The test expression is another if expression, which means that the original if expression is an if inside an if. This is compiled using this transformation:

(if (if e1 e2 e3) then_tl else_tl)
-->
(if e1 (if e2 then_tl else_tl) (if e3 then_tl else_tl))

It's important not to duplicate the tails, so convert them to labels using the create_block function. This will also require recursive calls to explicate_pred.

One curious aspect of this pass is that we use imperative programming. We have a global reference to a map between labels and blocks to keep track of the basic blocks. We could have done this using extra arguments, but we felt that it was simpler with this small amount of imperative programming.¹

5. Remove unused blocks (`remove_unused.ml`)

The "remove unused blocks" pass takes in a program in the "Cif" intermediate language and also returns a program in this language. Its job is to remove any blocks that can never be reached.

Where do unused blocks come from?

Here is an example of how unused blocks can arise.

Let's say that the test operand of an if expression is #t, and the tail (the "else" case) is a Goto. Although the compilation of the if in explicate_pred will discard the "else" tail, the block corresponding to the tail will have already been compiled, and it will become part of the output of the "explicate control" pass. If no other code jumps to that block, it's an unused block.

There is no point in having unused blocks in the code, so this pass removes them.²

The basic algorithm is as follows:

Start with a list of (label, tail) pairs. (This is the way programs are represented in the "Cif" language.)
Convert it to a label to tail map (a tail LabelMap.t in OCaml).
Compute the set of all labels that are reachable from the "start" label. You probably will want to write one or more helper functions to do this. The get_jump_labels function in the Cif module will be useful.

—————

> [ACTIVITY LIST]
1. In the extract on compiler passes, do these statements agree with the text? For each, answer yes or no and quote the words that decide it. (a) The "remove unused blocks" pass returns a program in a language other than Cif. (b) Tails are turned into labels so that they are not duplicated. (c) The basic blocks are tracked through extra arguments.
2. Transcribe the stretch of the extract on compiler passes from "Convert it to" through "will be useful." without any changes.
Work only from the extract on compiler passes.

Records from a data collection
—————

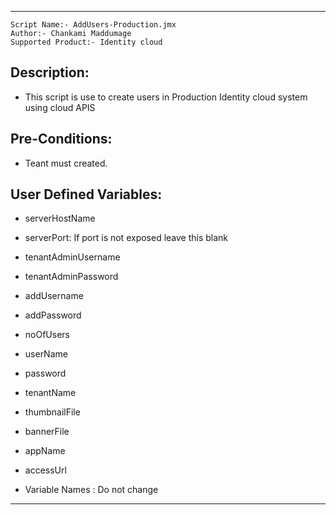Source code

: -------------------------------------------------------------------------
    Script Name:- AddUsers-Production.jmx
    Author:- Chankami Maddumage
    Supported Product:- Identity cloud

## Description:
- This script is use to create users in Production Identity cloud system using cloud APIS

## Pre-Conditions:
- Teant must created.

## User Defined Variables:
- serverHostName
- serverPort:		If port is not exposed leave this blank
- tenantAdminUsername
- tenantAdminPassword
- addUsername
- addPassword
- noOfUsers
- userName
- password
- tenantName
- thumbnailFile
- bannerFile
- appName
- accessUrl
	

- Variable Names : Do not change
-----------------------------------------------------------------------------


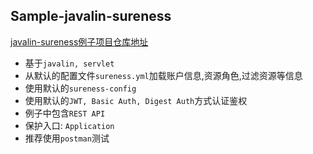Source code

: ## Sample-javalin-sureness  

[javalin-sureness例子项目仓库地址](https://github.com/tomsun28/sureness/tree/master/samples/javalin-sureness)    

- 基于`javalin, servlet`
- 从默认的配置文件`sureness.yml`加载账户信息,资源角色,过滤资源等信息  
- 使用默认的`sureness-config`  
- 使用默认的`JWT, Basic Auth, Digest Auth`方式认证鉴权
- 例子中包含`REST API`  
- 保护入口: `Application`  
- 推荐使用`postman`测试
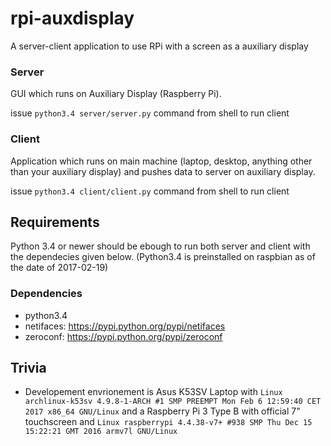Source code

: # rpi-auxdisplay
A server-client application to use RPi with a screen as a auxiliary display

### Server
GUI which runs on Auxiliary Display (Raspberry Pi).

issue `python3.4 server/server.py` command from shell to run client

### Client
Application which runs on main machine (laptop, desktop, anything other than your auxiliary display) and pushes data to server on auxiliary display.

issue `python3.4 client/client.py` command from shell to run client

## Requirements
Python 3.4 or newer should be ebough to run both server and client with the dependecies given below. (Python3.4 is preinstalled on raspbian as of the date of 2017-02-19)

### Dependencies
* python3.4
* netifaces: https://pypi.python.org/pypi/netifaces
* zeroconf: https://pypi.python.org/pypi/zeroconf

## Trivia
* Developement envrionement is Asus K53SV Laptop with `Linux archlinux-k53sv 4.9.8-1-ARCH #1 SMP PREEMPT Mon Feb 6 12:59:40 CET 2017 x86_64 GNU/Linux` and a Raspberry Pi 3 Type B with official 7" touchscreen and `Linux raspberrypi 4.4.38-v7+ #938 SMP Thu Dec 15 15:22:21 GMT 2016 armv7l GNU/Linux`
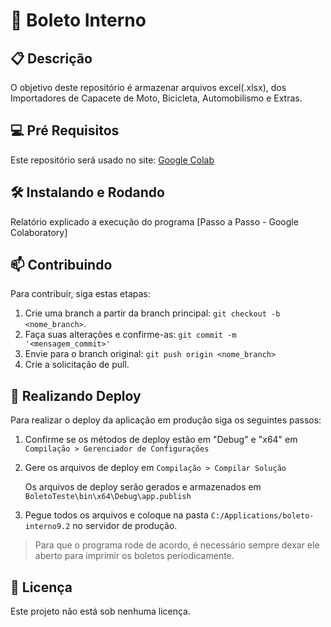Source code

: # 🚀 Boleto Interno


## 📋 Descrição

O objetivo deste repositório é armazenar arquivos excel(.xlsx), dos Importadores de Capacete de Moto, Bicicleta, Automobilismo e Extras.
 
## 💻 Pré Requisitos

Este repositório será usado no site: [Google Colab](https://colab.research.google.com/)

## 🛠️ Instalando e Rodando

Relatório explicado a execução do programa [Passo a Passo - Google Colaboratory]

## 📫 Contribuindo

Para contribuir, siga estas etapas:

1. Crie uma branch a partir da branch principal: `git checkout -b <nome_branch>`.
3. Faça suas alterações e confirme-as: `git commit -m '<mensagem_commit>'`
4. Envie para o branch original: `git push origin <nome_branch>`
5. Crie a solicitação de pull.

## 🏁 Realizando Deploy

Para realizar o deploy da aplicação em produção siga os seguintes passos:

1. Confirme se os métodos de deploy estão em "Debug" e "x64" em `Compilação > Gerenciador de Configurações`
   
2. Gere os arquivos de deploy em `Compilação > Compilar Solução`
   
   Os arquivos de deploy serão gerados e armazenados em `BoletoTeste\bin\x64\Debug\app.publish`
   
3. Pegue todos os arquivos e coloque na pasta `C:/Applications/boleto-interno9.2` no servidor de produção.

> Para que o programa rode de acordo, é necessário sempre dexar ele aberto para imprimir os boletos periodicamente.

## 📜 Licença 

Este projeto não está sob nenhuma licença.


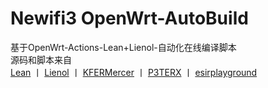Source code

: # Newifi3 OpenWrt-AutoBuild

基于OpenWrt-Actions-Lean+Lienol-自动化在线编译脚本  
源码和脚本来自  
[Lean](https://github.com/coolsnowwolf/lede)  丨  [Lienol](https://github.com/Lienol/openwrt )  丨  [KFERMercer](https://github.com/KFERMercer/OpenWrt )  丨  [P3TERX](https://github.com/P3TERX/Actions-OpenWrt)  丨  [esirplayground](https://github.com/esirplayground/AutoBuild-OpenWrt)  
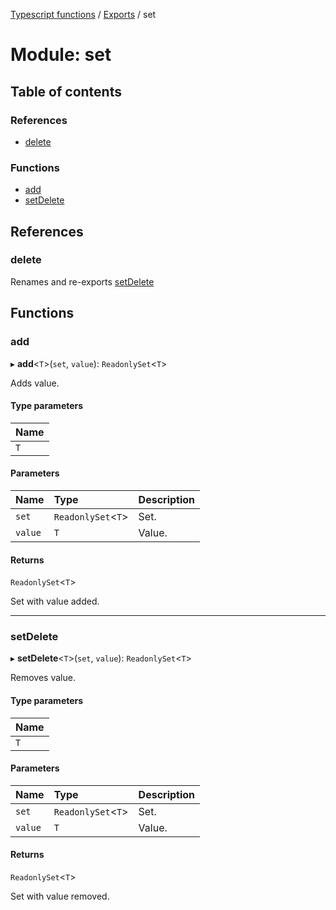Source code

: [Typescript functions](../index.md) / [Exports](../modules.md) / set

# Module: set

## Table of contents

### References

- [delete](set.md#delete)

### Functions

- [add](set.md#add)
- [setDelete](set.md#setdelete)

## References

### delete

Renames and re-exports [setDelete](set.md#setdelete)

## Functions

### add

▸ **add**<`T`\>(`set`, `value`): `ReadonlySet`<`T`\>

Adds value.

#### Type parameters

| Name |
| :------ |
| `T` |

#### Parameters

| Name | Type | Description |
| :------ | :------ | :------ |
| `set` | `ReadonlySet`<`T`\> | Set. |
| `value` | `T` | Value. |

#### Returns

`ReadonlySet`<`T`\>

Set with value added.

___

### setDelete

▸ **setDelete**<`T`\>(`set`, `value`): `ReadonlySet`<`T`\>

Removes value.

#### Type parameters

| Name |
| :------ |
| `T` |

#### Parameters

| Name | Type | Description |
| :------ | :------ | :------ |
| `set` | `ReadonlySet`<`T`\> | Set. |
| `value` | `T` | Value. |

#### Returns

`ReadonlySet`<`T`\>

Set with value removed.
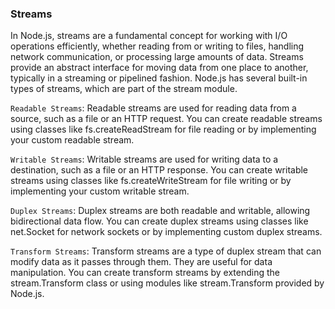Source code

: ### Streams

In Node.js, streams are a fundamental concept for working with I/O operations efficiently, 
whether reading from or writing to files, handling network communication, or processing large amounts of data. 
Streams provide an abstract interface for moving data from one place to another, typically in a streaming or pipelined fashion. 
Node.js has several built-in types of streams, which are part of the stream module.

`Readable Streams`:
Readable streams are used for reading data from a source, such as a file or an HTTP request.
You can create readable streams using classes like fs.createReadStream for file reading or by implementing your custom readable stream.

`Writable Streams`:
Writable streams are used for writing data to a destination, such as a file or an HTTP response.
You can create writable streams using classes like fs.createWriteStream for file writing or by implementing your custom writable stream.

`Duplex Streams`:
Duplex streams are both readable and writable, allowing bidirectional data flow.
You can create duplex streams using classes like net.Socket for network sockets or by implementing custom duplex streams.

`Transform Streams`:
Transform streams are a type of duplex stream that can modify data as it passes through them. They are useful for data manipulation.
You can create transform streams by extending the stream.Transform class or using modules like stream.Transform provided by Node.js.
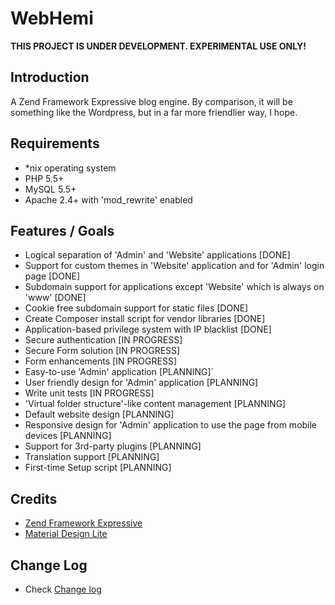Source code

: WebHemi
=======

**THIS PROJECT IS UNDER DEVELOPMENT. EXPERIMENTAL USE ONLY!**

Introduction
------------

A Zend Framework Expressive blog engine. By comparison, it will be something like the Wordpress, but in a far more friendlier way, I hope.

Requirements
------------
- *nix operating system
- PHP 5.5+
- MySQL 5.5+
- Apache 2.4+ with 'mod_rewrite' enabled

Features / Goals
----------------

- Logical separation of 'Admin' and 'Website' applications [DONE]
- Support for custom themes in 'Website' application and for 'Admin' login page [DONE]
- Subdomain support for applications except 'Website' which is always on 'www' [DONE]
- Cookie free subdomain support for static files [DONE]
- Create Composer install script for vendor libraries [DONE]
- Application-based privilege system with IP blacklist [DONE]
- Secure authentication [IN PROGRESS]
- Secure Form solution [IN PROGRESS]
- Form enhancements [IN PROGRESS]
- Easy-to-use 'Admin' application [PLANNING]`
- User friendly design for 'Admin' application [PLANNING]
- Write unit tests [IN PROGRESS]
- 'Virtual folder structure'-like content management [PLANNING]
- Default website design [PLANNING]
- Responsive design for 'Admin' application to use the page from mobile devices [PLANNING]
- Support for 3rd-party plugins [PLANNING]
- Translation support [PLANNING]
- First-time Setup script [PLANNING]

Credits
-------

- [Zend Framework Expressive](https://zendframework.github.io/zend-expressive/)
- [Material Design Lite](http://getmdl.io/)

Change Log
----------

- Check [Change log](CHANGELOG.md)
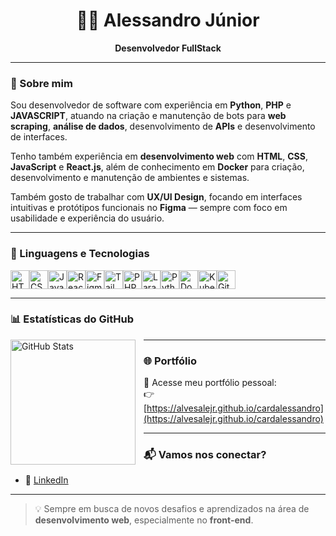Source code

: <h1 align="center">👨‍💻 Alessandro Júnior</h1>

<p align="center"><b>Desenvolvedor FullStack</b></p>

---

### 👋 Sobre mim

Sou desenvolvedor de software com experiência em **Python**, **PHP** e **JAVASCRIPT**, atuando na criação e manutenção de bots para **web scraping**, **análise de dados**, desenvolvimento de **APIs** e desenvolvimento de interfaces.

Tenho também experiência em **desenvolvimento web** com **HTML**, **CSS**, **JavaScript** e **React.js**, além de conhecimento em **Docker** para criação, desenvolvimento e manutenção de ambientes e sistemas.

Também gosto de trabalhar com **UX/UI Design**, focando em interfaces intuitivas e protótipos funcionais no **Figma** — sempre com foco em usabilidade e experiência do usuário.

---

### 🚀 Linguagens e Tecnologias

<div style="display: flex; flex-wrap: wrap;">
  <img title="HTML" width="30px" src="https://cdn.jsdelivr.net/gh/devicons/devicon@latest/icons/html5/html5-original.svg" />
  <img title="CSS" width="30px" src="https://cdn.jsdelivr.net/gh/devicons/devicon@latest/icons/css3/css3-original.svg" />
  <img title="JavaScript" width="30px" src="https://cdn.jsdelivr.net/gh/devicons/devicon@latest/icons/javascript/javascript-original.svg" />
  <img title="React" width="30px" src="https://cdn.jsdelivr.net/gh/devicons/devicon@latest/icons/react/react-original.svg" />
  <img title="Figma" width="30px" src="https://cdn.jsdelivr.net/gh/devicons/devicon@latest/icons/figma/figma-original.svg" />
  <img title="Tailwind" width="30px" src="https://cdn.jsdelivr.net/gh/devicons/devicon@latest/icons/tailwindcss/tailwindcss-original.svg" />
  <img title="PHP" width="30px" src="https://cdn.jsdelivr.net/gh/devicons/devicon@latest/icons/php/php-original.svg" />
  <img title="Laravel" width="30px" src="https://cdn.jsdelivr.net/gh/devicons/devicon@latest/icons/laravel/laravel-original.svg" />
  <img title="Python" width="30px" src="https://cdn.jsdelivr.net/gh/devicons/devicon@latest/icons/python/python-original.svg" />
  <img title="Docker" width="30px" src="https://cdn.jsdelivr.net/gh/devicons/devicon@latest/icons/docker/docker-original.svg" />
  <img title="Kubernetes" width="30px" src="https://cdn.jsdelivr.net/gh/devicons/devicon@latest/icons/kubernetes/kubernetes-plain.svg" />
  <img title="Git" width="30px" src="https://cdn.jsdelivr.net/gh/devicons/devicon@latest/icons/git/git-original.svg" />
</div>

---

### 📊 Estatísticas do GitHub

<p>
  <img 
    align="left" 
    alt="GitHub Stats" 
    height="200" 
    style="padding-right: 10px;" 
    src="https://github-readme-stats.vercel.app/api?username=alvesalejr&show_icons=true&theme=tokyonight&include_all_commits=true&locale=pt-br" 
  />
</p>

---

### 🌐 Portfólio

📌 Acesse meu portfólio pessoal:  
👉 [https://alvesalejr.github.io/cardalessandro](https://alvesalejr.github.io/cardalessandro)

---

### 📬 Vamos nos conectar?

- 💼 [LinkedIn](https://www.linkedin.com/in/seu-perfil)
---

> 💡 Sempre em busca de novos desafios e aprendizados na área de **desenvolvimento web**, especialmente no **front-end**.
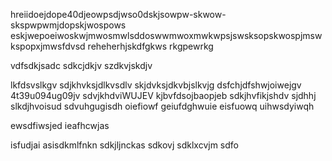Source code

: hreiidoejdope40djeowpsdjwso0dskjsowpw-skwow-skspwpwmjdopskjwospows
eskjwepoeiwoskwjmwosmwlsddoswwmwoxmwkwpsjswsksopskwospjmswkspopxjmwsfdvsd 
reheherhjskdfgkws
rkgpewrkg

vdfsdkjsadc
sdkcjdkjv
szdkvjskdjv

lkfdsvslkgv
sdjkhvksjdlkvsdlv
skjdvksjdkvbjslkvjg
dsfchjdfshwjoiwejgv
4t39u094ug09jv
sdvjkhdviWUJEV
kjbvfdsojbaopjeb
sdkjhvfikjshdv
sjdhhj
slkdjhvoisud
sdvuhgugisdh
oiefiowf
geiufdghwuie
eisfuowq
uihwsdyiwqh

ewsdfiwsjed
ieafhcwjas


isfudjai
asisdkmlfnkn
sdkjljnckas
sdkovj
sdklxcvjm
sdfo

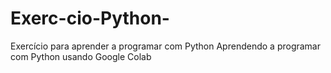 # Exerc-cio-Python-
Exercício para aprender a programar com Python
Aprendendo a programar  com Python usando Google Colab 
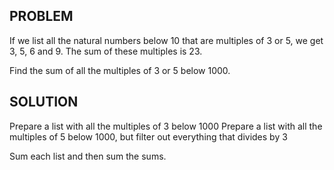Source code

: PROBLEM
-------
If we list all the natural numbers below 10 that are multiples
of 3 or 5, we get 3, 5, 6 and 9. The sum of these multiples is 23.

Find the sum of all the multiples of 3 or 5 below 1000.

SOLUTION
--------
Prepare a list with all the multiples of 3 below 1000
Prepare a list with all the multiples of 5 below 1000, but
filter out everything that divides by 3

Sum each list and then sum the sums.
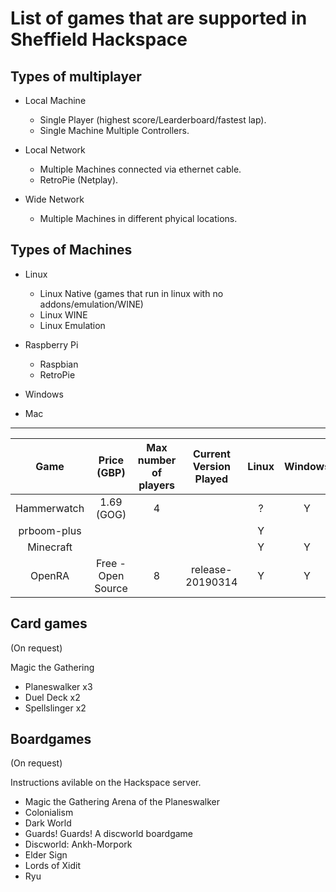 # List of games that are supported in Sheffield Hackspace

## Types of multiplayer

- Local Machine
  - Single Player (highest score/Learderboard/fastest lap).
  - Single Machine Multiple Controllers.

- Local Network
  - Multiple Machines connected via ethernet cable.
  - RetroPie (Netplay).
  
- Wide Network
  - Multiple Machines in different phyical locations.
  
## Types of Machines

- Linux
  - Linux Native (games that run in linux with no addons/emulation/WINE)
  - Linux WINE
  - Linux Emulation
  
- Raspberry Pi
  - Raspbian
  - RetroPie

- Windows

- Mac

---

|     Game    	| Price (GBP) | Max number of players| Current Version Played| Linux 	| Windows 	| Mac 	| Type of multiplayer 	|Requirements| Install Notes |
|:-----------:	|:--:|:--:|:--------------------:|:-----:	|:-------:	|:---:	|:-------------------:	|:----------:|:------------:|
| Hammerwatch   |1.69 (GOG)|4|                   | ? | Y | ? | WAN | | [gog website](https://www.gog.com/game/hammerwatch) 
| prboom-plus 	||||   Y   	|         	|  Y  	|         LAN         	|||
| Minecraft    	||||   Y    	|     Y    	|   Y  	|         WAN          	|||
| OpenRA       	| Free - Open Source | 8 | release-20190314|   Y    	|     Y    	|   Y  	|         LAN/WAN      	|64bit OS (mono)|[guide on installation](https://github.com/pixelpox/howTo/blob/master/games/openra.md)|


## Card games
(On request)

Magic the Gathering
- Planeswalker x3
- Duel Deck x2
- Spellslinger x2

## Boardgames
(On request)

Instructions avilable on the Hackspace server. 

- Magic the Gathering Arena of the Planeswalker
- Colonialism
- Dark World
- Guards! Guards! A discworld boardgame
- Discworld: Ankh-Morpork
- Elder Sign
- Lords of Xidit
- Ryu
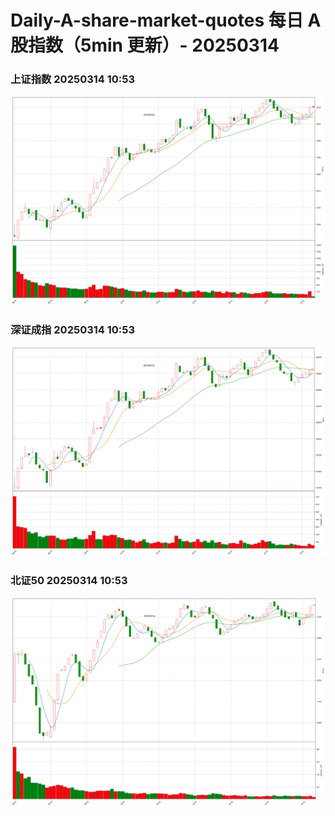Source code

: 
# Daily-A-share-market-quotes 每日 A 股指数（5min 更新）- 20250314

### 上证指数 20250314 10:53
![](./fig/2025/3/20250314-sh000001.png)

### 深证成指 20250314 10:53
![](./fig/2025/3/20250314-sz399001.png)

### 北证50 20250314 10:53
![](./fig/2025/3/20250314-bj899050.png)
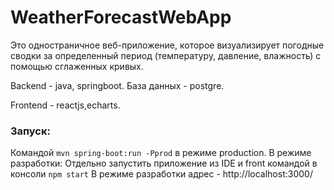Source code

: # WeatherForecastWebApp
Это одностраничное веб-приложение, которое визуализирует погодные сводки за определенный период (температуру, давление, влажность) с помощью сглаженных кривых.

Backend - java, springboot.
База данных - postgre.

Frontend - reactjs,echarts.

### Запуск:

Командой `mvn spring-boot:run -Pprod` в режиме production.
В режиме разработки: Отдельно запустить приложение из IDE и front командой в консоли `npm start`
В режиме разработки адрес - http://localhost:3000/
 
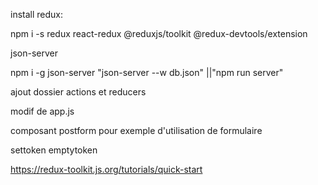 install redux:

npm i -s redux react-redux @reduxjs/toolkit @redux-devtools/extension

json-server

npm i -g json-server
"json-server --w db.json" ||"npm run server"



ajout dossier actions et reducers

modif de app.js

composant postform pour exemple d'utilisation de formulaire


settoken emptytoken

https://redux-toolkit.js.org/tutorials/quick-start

—————

> [RESPONSES TO THE TASKS]
1.
(a) No: "takes in a program in the "Cif" intermediate language and also returns a program in this language"
(b) Yes: "It's important not to duplicate the tails, so convert them to labels using the create_block function."
(c) No: "We have a global reference to a map between labels and blocks to keep track of the basic blocks."

2.
Convert it to a label to tail map (a tail LabelMap.t in OCaml).
Compute the set of all labels that are reachable from the "start" label. You probably will want to write one or more helper functions to do this. The get_jump_labels function in the Cif module will be useful.